After an encounter with this Ind0-African community in Karnataka, India, I learnt that there are many faces of India and that being ‘Indian’ is more then skin deep.
I remember the first time I encountered members of the Siddi community on a day trip to Karnataka from Goa last year. I was honestly fascinated. It was genuinely the first time I had seen black people in India.
I wasn’t fascinated because of their skin color though, I was fascinated because they were Indian. The fascination I felt myself experiencing towards these individuals somewhat surprised me and made me realize that I hadn’t yet managed to see past my own idea of who an ‘Indian’ was and what an ‘Indian’ looked like.
The sheer diversity of India is one of the things I love most about the country. The Siddis (to me) were a fascinating community of people and coming into contact with its members that day kick-started my quest to not only find out more about them but try to understand what exactly being ‘Indian’ means.
In every way the Siddis are ‘Indian citizens;’ they speak the language, they live the culture, they identify as Indians themselves. They only thing that makes them different to the next Indian is their skin color and physical appearance. Separated by appearance, if not by culture then, outside of their small communities they are largely regarded as ‘outsiders’ in their own land.
The Siddi people are an Indo-African tribal community that descended from the Bantu peoples of Africa. They settled in India in the 7th century in Gujrat, Maharastra and Andhra Pradesh. The arrival of the first Siddis on Indian soil is contested. Some say they were brought over as slaves by the Portuguese whilst others say they came as soldiers with the Arab community.
On first glance, the Siddis look nothing like the locals so they instantly stand out. Despite having lived in India for centuries, the Siddi people have managed to retain their typically African features because they marry within their communities. It is extremely rare for a Siddi to marry a person from outside their community.

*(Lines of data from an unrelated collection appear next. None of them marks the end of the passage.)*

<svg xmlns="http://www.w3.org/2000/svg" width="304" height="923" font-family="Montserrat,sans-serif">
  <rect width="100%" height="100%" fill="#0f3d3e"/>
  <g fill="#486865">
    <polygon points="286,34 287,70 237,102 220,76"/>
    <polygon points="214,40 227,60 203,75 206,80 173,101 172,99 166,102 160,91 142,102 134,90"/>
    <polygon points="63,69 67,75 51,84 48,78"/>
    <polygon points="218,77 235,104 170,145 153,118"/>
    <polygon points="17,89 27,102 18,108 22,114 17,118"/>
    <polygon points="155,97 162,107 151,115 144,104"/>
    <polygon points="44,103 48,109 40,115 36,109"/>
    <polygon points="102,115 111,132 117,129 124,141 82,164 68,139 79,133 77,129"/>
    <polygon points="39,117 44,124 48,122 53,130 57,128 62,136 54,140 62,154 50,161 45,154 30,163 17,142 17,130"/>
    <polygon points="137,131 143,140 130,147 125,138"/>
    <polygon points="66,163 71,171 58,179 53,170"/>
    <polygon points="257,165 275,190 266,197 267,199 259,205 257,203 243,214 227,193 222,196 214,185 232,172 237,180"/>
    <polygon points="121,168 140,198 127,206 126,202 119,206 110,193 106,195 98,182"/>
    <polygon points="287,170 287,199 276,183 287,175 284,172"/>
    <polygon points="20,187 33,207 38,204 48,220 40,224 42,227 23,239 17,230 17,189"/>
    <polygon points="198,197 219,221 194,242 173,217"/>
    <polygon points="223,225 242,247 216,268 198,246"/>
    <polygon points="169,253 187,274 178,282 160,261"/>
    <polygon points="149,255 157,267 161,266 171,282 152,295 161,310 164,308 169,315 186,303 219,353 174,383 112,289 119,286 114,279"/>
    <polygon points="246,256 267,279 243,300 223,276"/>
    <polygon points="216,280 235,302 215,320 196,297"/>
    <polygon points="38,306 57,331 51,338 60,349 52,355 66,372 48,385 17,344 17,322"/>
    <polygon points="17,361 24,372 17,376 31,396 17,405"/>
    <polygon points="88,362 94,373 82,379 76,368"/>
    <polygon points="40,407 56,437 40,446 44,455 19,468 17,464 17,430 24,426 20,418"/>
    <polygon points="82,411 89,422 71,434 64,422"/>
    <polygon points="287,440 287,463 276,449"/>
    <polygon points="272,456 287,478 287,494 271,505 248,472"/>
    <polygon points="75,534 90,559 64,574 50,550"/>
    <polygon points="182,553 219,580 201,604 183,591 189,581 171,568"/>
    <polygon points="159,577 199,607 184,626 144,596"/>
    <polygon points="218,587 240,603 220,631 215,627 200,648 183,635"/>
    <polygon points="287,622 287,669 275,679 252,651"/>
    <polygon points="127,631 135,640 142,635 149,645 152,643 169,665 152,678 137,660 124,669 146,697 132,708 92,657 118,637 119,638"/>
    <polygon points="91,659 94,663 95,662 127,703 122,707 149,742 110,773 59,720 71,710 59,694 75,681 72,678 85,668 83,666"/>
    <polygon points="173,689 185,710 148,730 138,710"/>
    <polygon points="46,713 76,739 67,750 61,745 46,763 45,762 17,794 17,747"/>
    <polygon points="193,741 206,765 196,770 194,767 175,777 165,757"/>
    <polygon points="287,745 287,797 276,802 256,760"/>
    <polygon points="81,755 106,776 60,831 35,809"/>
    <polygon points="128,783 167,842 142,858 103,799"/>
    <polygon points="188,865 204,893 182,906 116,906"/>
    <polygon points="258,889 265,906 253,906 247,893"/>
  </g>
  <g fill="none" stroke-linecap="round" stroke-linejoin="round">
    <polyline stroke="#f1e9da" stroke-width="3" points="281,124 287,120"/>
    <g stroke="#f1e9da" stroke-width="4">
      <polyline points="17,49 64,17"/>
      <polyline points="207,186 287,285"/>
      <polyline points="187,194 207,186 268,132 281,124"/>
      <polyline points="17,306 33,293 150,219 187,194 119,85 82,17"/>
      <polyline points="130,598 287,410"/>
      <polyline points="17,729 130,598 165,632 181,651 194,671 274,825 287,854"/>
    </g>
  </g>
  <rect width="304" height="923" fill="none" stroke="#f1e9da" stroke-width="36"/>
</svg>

Because the Siddi people captured my curiosity, however, I found that in every other sense, they are ‘Indians.’ They dress in the same way as other locals, they talk Hindi fluently as well as the local languages, the men typically work as drivers or security guards whilst the women stay in the home, their staple diets consist largely of rice, dal and pickles. Despite all of this, I also learnt that they are subject to frequent discrimination and once outside of their small communities, they are basically ‘foreigners.’
The Siddi people caught national attention in the late 1980s when the Sports Authority of India decided that because of their African lineage, their natural athleticism could be used to win medals for India at world sports competitions. The Special Area Games Project was set up and a number of Siddi children were selected to be coached as athletes. The programme did a lot for both the Siddi people and for the country. It brought acceptance to the Siddis and enabled them to gain jobs and India won medals. Kamala Mingel Siddi from Karnataka, for example is regarded as one of the best national and international Siddi athletes!

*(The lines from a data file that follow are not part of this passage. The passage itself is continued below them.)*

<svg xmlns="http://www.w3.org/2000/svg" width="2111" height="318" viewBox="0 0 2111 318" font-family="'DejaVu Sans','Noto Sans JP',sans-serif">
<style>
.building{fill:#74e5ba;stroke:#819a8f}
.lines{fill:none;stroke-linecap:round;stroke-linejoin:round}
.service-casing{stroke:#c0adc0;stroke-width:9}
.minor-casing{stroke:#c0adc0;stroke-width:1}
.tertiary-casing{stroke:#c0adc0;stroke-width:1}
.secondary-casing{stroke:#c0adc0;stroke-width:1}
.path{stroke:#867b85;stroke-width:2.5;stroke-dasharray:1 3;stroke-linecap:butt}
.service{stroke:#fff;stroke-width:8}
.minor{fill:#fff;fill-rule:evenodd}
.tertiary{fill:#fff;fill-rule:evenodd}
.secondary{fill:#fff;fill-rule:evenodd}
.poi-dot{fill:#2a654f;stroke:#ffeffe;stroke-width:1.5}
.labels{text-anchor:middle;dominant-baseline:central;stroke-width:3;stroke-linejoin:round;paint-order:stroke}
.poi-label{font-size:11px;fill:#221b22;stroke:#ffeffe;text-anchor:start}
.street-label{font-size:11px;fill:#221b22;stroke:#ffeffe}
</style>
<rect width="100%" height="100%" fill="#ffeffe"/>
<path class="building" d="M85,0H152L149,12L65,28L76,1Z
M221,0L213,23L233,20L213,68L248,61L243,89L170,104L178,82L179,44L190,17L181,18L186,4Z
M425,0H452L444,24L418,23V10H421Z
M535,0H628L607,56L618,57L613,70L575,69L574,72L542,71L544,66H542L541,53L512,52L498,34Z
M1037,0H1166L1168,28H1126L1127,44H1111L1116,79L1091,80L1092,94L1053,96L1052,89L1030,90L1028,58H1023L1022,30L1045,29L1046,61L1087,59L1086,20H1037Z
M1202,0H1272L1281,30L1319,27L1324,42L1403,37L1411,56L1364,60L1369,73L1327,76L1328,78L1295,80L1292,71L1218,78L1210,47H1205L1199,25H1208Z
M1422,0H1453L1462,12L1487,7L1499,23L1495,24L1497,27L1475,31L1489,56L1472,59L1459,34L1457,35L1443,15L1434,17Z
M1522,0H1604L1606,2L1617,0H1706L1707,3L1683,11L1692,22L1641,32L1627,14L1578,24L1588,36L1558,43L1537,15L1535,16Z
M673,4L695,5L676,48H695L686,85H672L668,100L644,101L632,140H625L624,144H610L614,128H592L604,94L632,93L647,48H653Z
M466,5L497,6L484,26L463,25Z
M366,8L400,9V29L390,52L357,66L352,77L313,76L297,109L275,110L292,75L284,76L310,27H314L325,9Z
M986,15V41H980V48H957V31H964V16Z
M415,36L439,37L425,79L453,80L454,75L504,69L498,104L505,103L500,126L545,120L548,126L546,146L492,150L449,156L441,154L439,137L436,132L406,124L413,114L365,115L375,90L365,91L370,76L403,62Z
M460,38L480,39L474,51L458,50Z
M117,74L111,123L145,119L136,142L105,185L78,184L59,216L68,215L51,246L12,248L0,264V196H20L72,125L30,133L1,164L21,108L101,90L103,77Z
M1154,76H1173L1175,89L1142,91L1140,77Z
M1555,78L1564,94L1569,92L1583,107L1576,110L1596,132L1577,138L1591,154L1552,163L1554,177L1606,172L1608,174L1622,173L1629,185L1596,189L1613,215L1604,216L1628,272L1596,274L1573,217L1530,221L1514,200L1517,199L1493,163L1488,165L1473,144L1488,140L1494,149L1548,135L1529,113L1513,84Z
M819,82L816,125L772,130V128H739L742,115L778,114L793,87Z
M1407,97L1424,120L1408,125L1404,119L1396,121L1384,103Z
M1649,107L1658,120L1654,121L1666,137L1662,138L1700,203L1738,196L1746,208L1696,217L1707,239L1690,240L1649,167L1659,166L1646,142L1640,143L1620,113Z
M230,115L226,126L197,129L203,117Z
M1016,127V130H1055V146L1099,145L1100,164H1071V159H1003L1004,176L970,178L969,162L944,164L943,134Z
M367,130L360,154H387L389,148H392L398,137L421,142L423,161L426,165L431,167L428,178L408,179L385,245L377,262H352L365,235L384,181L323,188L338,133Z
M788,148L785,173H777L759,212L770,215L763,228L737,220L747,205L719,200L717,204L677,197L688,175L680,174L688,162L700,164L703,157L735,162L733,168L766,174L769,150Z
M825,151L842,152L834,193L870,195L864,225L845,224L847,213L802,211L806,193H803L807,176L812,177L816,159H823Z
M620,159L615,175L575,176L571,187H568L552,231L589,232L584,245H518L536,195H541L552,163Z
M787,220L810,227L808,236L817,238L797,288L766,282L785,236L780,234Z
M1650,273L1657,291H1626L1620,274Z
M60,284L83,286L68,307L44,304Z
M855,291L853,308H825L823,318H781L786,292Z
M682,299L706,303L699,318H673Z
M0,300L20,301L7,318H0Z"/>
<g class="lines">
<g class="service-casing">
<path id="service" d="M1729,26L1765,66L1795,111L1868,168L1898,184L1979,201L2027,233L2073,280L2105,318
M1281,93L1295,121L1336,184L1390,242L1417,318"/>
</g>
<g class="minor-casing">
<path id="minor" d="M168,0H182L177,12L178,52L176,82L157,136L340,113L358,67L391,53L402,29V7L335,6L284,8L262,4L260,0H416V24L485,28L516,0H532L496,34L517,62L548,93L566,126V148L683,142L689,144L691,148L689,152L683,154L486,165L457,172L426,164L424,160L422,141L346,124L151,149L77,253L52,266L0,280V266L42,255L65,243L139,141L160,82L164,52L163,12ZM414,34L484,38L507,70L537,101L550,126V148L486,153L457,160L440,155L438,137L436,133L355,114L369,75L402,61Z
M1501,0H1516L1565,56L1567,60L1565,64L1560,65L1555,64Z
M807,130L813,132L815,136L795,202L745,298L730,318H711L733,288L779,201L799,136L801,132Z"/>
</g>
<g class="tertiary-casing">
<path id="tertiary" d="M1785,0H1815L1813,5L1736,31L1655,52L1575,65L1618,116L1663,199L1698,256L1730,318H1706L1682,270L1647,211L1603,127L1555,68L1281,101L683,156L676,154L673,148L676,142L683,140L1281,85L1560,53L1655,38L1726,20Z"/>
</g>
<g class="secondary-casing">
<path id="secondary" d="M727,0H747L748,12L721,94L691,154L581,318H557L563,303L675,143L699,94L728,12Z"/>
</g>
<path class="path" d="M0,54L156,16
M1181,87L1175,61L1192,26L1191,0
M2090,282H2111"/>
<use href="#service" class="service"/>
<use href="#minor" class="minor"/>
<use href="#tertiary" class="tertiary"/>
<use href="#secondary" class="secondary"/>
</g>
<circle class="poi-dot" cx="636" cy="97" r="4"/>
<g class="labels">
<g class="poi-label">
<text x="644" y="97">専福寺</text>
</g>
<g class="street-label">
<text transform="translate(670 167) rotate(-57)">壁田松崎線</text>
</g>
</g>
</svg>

After some years, however, the programme was cut and the Siddis were asked to return to their homes and back to their lives as outsiders.
The experiences of the Siddi people appears to be a case of as long as they are doing something positive for the country, then they are accepted as one of its own. If they aren’t, well then they aren’t and are largely viewed as outsiders. It’s not just in India where such thinking exists. A similar ideology exists to some extent in the UK. Take British-born athlete and Gold Medalist Mo Farah for example. Before he became an Olympic gold medalist and became known as one of the ‘greatest British sportsmen of all time,’ he was an immigrant who moved to London from Somalia at the age of eight and ‘didn’t speak a word of English.’ His outstanding athletic ability and success at winning titles for the country, however, have cemented his status as a Great British athlete and even earned him a knighthood.

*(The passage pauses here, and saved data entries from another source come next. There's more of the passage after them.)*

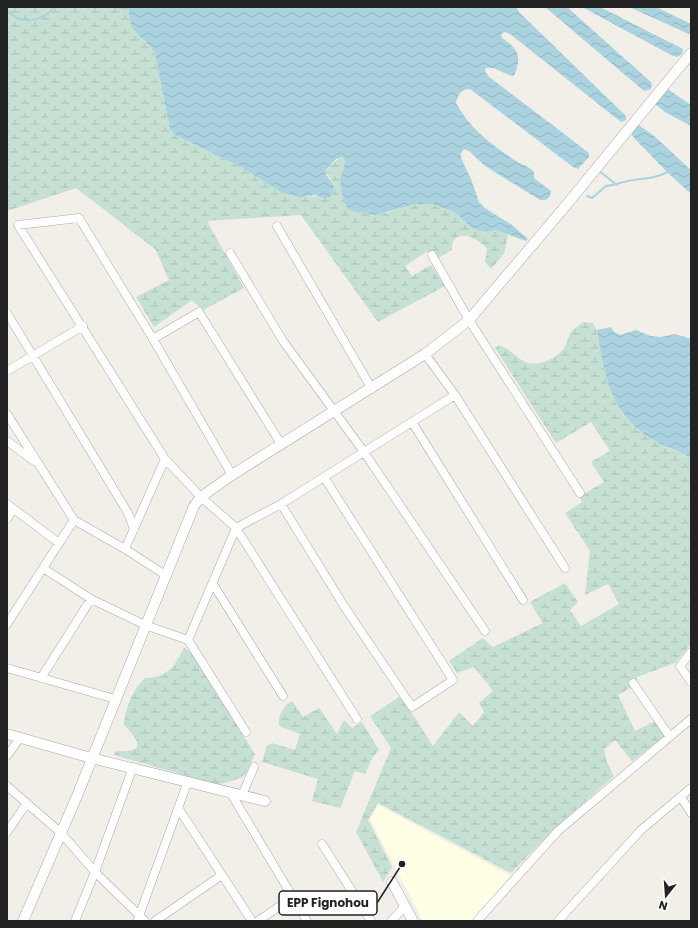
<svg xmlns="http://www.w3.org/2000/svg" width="698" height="928" font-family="Poppins,sans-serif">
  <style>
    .education { fill: #ffffe5 }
    .wetland { fill: url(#wetland-marsh) }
    .water { fill: url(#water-waves) }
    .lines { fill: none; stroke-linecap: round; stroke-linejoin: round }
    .stream { stroke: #aad3df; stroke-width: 2 }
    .minor-casing { stroke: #a9a9a9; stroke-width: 9 }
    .tertiary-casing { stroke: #a9a9a9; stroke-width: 11 }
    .minor { stroke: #fff; stroke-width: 8 }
    .tertiary { stroke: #fff; stroke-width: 10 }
    .leader { fill: none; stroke: #222; stroke-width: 1.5 }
    .callout-dot { fill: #222; stroke: #fff; stroke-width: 1.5 }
    .callout { fill: #fff; stroke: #222; stroke-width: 1.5 }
    .callout-label { font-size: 12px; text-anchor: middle; font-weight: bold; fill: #222 }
  </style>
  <defs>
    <pattern id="wetland-marsh" width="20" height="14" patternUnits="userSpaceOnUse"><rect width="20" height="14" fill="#c6e0d4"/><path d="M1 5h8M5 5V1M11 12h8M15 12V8" fill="none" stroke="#aac0b6"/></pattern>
    <pattern id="water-waves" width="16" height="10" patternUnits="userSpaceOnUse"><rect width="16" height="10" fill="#aad3df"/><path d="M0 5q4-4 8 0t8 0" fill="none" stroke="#92b5bf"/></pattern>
  </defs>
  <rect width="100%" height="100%" fill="#f2efe9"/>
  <!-- education -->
  <path class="education" d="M 378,805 L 513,877 L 472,921 L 423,921 L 370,819 Z"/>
  <!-- wetland -->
  <path class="wetland" d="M 7,7 L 129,7 C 128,36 143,34 155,54 L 170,129 L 175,135 L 241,167 L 282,193 L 301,197 L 320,196 L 334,186 L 333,182 L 325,171 L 340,157 L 345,162 L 341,174 L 386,213 L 416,204 L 433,204 L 456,213 L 473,229 L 486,232 L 495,230 L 508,235 L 504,254 L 491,269 L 485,262 L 487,249 C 483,242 464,231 456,238 C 452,241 452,246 452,250 L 438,258 L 434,253 L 426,252 L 405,266 L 412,276 L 431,265 L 445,286 L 378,322 L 301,215 L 207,221 L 244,288 L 203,310 L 192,300 L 154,327 L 136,297 L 169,280 L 155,249 L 76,188 L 7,211 Z
    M 584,322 L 593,323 L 597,330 C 604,374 609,413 650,438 C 662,446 678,451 691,458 L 691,644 L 675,663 L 637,677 L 637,684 L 618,695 L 635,731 L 655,721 L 665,736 L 632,761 L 615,740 L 604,749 L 606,760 L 614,776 L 556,827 L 511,873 L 378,803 L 368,820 L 392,867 L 383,882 L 356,832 L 391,748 L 370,716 L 401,696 L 433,746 L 459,712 L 473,726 L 484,712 L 479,703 L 493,691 L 474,667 L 457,673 L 449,661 L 483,638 L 493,647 L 543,623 L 530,602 L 565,583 L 578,602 L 570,610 L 581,626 L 619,604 L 608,584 L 585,595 L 590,551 L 565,513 L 582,502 L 579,497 L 604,482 L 591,462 L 610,451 L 591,422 L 556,443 L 495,348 L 499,345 C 510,349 516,357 525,362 C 537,368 561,357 566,345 C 568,340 568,336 572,331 C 575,327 580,325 584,322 Z
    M 184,648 L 191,652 L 255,754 L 248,770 L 241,778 L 225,783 L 216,784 L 114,755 L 116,751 C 146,753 140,741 124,725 C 125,708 133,689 145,678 C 167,678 175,666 184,648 Z
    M 292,701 L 303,717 L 319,708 L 337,734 L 344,720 L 352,728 L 362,722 L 379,750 L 373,757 L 365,774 L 355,771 L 340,808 L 312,801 L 318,779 L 262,762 L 267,746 L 272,743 L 295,750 L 300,734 L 279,726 C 277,716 284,706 292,701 Z"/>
  <!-- water -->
  <path class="water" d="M 129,7 L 516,7 L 519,12 L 626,116 L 626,120 L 621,122 L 510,34 L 505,32 L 501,34 L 502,38 C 519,49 522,57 514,76 C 504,75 496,66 486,68 L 485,71 L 488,76 L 589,153 L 589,157 L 578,169 L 573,167 L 470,89 C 461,89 458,95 456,103 C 469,128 493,146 516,161 C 522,165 529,166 534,172 L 534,178 L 551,191 L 550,196 L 546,200 L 540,200 L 485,166 L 469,151 L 464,149 L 461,153 L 461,158 L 471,179 L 479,202 L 485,208 L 512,225 L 528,239 L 526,241 L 495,230 L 486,232 L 473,229 L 456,213 L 433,204 L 416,204 L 376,215 L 357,212 L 348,209 L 343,200 L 340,179 L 345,162 L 342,157 L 336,159 L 325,171 C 328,183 340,181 330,197 L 326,198 L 315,195 L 301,197 L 282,193 L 241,167 L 175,135 L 170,129 L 155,54 C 143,33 128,37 129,7 Z
    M 545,7 L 567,7 L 652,83 L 651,89 L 644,91 Z
    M 582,7 L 600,7 L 683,49 L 682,54 L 677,57 L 671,55 Z
    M 629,7 L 656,7 L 691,24 L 691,35 Z
    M 666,88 L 691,105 L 691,126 L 665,112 L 654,103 Z
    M 637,124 L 653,135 L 691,170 L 691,194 L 667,172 L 635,139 L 631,133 Z
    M 611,327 L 614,332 L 620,335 L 636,330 L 650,336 L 660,337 L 675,334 L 691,339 L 691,458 C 678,450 662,446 650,438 C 609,412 604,374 597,330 Z"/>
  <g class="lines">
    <!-- stream -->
    <path class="stream" d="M 111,7 L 129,9
      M 7,10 C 21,26 42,22 54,7
      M 599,171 L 617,185
      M 587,196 L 592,198 L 606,186 C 616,185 624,181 634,180 C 648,178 655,178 668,172"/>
    <defs>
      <path id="minor" d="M 277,226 L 372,389
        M 230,253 L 283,341 L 364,452 L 485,631
        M 432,255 L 469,320 L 580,493
        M 7,313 L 128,513 L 134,529
        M 153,339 L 199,312 L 281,444
        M 425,354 L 455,395 L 565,568
        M 7,371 L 83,326
        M 7,414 L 74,520 L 125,549 L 167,576
        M 412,422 L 523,600
        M 7,441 L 34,461
        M 232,475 L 153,339 L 79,218 L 18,225 L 165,459 L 201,497 L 236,528 L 357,719
        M 7,504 L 59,543
        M 281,504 L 344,606 L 412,707 L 453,680 L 324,477
        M 7,519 L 13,509
        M 125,549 L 165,459
        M 43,568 L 91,599 L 145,625 L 188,640 L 246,732
        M 213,584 L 283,696
        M 7,624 L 74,520
        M 188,640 L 236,528 L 281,504 L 455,395
        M 691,652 L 680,666 L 691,682
        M 7,668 L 115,699
        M 41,678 L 91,599
        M 633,683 L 670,737
        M 7,756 L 20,738
        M 7,786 L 61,833 L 95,872 L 145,921
        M 230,792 L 307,921
        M 242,795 L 254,767
        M 681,797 L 691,813
        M 179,809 L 252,921
        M 7,832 L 27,803
        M 322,844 L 371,921
        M 138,919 L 188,781
        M 75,921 L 95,872 L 133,767
        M 155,921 L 222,875
        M 258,921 L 293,897
        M 391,921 L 405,906
        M 477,921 L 558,831 L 691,719
        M 558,921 L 641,830 L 691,788"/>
      <path id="tertiary" d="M 7,734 L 91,758 L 265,801
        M 392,882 L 413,921
        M 23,921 L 77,796 L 194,506 L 201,497 L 232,475 L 425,354 L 469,320 L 563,209 L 691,53"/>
    </defs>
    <!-- minor casing -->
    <use href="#minor" class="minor-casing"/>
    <!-- tertiary casing -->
    <use href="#tertiary" class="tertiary-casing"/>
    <!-- minor -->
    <use href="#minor" class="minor"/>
    <!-- tertiary -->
    <use href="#tertiary" class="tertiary"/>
  </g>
  <!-- callouts -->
  <path class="leader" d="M402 864L377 903"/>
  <circle class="callout-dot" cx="402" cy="864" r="4"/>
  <rect class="callout" x="279" y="891" width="98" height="24" rx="4"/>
  <g class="callout-label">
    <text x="328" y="907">EPP Fignohou</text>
  </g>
  <!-- border -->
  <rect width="698" height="928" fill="none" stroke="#222222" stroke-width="16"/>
  <!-- north arrow -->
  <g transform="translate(666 896) rotate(197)" stroke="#ffffff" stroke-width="3" paint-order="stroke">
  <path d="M0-3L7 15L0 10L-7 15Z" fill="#222222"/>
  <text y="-6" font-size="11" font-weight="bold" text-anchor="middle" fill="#222222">N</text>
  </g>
</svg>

The Siddi people want to be accepted as citizens of the nation and if sports is the way that this can be achieved, then they are happy to represent their country on the world stage and win medals for India.
In India, Africans in general have a bad reputation. They are often labelled as drug dealers or the women as prostitutes and are subjected to much hostility and discrimination in society. I am not yet in an enlightened enough position to know where these unjust stereotypes come from (but I would bet that fear of difference and a lack of/unwillingness to understanding may play a part), but i have witnessed enough and read enough to know that they are a problem and need to be addressed.
So then, back to my initial question of what does it mean to be an ‘Indian.’ I still don’t know. But what I do now know though, thanks to the Siddi people, is that there are many faces of India and being ‘Indian’ is way more than skin deep.